CVE-2026-58032
MediumCVSS 5.3Exploitation Probability (EPSS)
Low risk35th percentile — higher than 35% of all known CVEs
Summary
A cross-site scripting (XSS) vulnerability exists in MediaWiki before versions 1.46.0, 1.45.4, 1.44.6, and 1.43.9 in the file resources/src/mediawiki.Api/index.js. Improper input neutralization during web page generation allows injection of malicious scripts.
Risk Assessment
An attacker can exploit this vulnerability to execute arbitrary JavaScript in the victim's browser, potentially leading to session theft, account takeover, or sensitive data leakage.
Recommendation
Immediately upgrade MediaWiki to version 1.46.0, 1.45.4, 1.44.6, or 1.43.9 (or later) which includes a fix for the XSS vulnerability.

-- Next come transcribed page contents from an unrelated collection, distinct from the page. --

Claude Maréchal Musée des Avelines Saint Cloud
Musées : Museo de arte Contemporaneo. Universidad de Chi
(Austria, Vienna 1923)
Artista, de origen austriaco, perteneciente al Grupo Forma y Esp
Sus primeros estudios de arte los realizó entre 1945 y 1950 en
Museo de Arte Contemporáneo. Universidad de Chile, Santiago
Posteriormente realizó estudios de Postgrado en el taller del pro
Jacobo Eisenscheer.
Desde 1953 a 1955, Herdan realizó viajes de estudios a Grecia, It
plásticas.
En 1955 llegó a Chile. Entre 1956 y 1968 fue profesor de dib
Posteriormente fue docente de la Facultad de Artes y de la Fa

Original NVD description (English source)
Improper Neutralization of Input During Web Page Generation (XSS or 'Cross-site Scripting') vulnerability in Wikimedia Foundation MediaWiki. This vulnerability is associated with program files resources/src/mediawiki.Api/index.Js. This issue affects MediaWiki: from * before 1.46.0, 1.45.4, 1.44.6, 1.43.9.